Check out this link: Head2Toe Beauty Displays Trays & Organizers

The 8th option down is the type of rack I think you're asking about.  It comes in 60 and 90 bottle size, so it's not exactly small.  You can also check eBay for "Nail polish wall rack".  You may find a better size there!


----------



## user79 (Jul 6, 2010)

Ebay also has them.


----------



## kimmy (Jul 6, 2010)

you should be able to find a 30 polish acrylic wall rack similar to the ones from head2toe.


----------



## bebs (Jul 7, 2010)

what I have and love is The Container Store > Expand-A-Shelf

its the expand-a-shelf 

you can do about two rows on each shelf and it's pretty cheep (about $10 each) and the best thing about them.. get more polish and pull it out to make more room


----------



## Care (Jul 7, 2010)

I found a huge nail polish rack (by China Glaze) on ebay.  I think it was about $30 shipped?  Holds 144 bottles.  I'm not a big nail polish person, but I use it to store my MAC pigments which are about the same size as CG bottles.

They sell the same one @ transdesign.com, but shipping makes it really expensive

I think the pic is too big, so here's a link

http://img717.imageshack.us/img717/4455/pigra.jpg


----------



## BritneyDawn (Jul 7, 2010)

Thank you everyone.Ill look into all your suggestions


----------



## ruthless (Jul 8, 2010)

I bought an acrylic wall one that holds 90 and love it.
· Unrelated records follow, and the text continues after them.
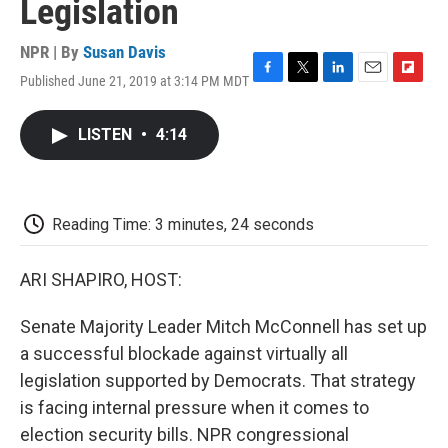
Legislation
NPR | By
Susan Davis
Published June 21, 2019 at 3:14 PM MDT
F
T
L
E
F
a
w
i
m
l
c
i
n
a
i
LISTEN
•
4:14
e
t
k
i
p
b
t
e
l
b
o
e
d
o
o
r
I
a
k
n
r
Reading Time: 3 minutes, 24 seconds
d
ARI SHAPIRO, HOST:
Senate Majority Leader Mitch McConnell has set up
a successful blockade against virtually all
legislation supported by Democrats. That strategy
is facing internal pressure when it comes to
election security bills. NPR congressional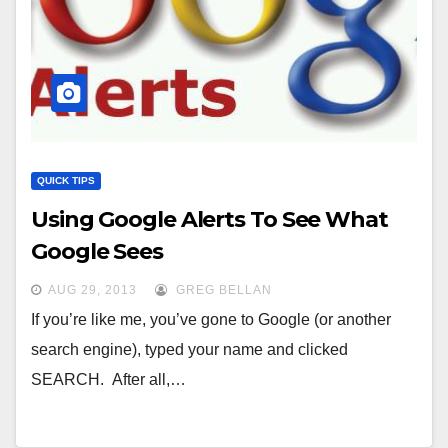
QUICK TIPS
Using Google Alerts To See What
Google Sees
AUG 29, 2013
GREG BELLAN
If you’re like me, you’ve gone to Google (or another
search engine), typed your name and clicked
SEARCH. After all,…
Sadly the seller seemed to shit the bed on etsy and no one else got theirs. So I've been too worried to order another.

19 to make 18 to ship wasn't a bad price


Etsy Transaction - 5 Levels Nail Polish - Clear Wall Display - Holds 60

I think he's also on ebay not sure


----------



## Dominique33 (Apr 21, 2013)

BritneyDawn said:


> Thank you everyone.Ill look into all your suggestions


  	If I may suggest something, keep your polishes away from light. A rack is for display but not for storage. In my opinion, a box is a better solution even if you don't see your nail polishes, I have around 100 and I keep them a very long time, up to 10 years.


----------



## BuickMackane (Apr 22, 2013)

Ye gods talk about thread necro!


----------